Tuliskan kembali bagian profil Lakhdar Brahimi dari "Brahimi memulai karyanya" sampai "untuk beberapa negara." tanpa mengubah satu kata pun.

━━ KUTIPAN ━━

Lakhdar Brahimi, Perjalanan Karya untuk Perdamaian
SATUHARAPAN.COM – Konferensi Jenewa II untuk mengakhiri perang di Suriah tidak lepas dari seorang diplomat senior kaliber dunia, Lakhdar Brahimi. Di usia yang cukup lanjut Brahimi masih cukup berenergi untuk terus mendorong para pihak yang berkonflik di Suriah bersedia untuk berunding dan mencari solusi politik bagi negara di Timur Tengah itu. Sekarang di Jenewa, Swiss, ia menjadi figur yang penting yang menjembatani dialog antara para pihak di Suriah untuk membahas isu-isu yang sulit.
Konferensi Jenewa II dimulai hari Rabu (22/1) dan akan membutuhkan waktu yang panjang. Dan nama Lakhdar Brahimi akan terus disebut. Berikut ini profil Lakhdar Brahimi.
Lakhdar Brahimi mewarnai perjalanan hidupnya dengan berkarya pada berbagai perjuangan untuk mewujudkan perdamaian di dunia.
Setelah pecahnya perang Aljazair pada 1954, pria yang lahir 1 Januari 1934 ini meninggalkan pendidikannya di Paris, Prancis pada 1956 untuk bergabung dalam perjuangan kemerdekaan.
Brahimi memulai karyanya bagi negaranya, Aljazair, dengan memperjuangkan kemerdekaan Aljazair pada tahun 1956-1961 sebagai perwakilan National Liberation Front di Asia Tenggara, yaitu ketika usianya baru 22 tahun. Ia menjabat posisi tersebut selama lima tahun dan tinggal di Jakarta, Indonesia.
Perjalanan Karya di Aljazair
Setelah kemerdekaan Aljazair dari Prancis pada 1962, Brahimi memulai peran diplomatisnya untuk Aljazair. Bermodal pendidikan hukum dan ilmu politik yang ditempuhnya di Aljazair dan Prancis, Brahimi menjadi duta besar Aljazair untuk beberapa negara.
Ia bertugas sebagai duta besar Aljazair untuk Mesir dan Sudan, termasuk sebagai Perwakilan Tetap untuk Liga Arab pada 1963-1970.
Selanjutnya Brahimi menjadi duta besar Aljazair untuk Inggris pada 1971-1979 dan meneruskan karirnya sebagai Penasihat Diplomatik untuk Presiden sejak 1982-1984.
Pada 1984-1991, Brahimi menjadi Wakil Sekretaris Jenderal Liga Arab sekaligus menjabat sebagai Utusan Khusus Komite Tripartit Liga Arab untuk Lebanon sejak 1989-1991. Pada masa jabatannya di Lebanon, ia melakukan mediasi untuk mengakhiri perang sipil di negara tersebut. Mediasi ini menghasilkan Taif Agreement yang mengakhiri perang sipil yang sudah terjadi selama 17 tahun di Lebanon.

━━━
━━ DATA SUMBER ━━

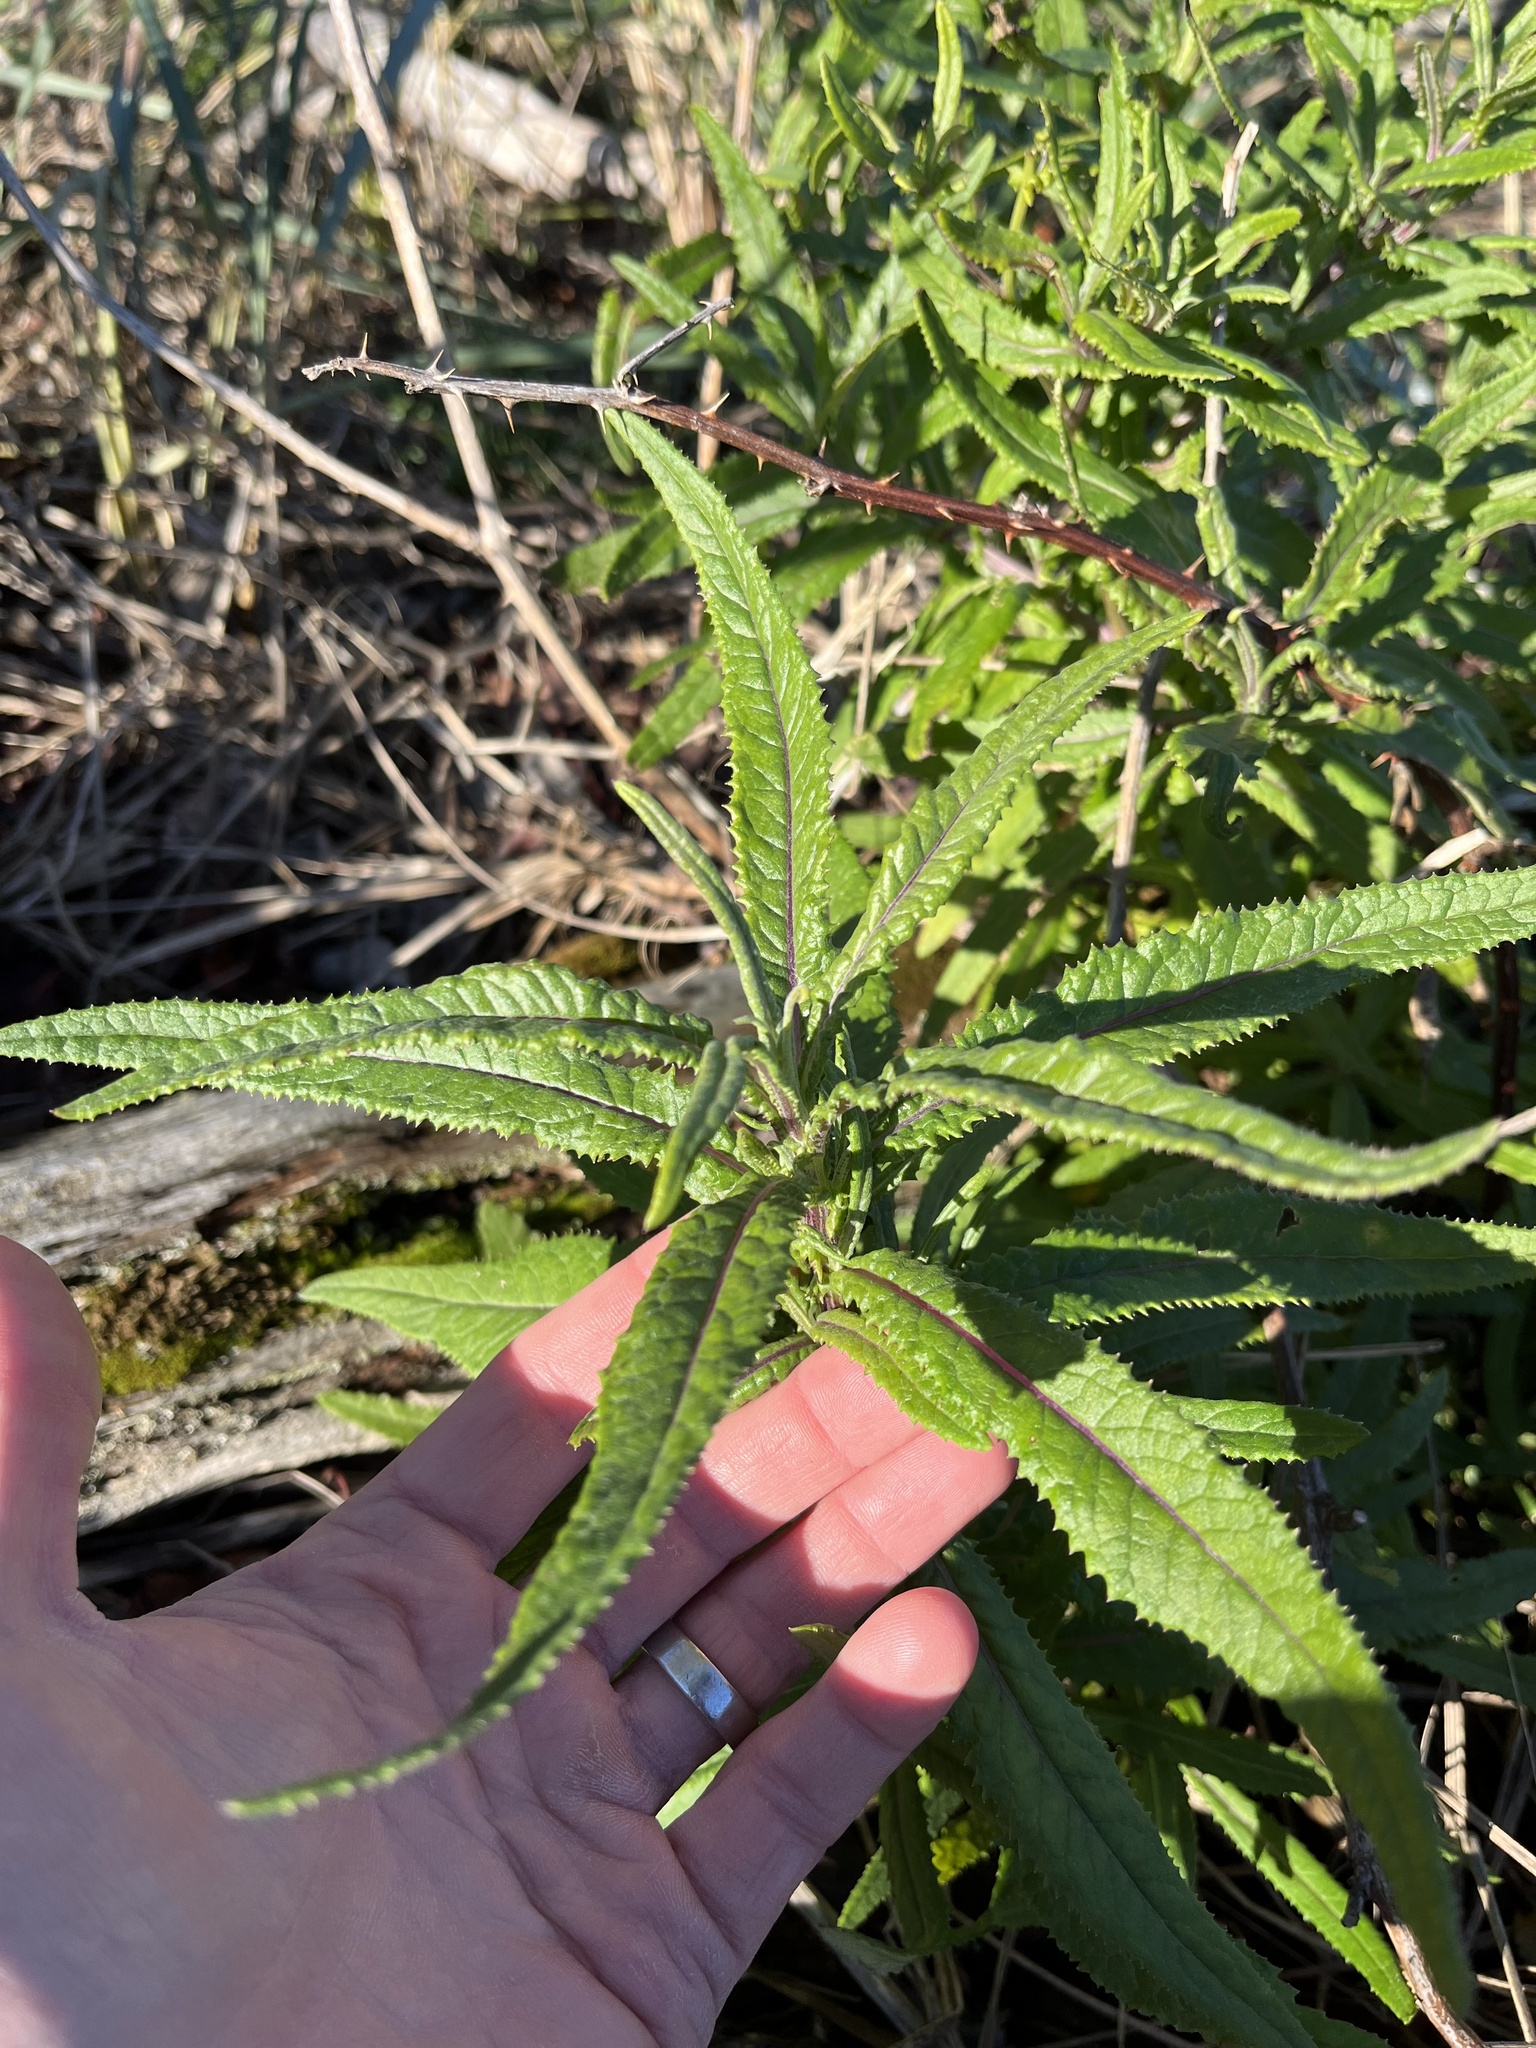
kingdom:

━━━

### JAWABAN LATIHAN
Brahimi memulai karyanya bagi negaranya, Aljazair, dengan memperjuangkan kemerdekaan Aljazair pada tahun 1956-1961 sebagai perwakilan National Liberation Front di Asia Tenggara, yaitu ketika usianya baru 22 tahun. Ia menjabat posisi tersebut selama lima tahun dan tinggal di Jakarta, Indonesia.
Perjalanan Karya di Aljazair
Setelah kemerdekaan Aljazair dari Prancis pada 1962, Brahimi memulai peran diplomatisnya untuk Aljazair. Bermodal pendidikan hukum dan ilmu politik yang ditempuhnya di Aljazair dan Prancis, Brahimi menjadi duta besar Aljazair untuk beberapa negara.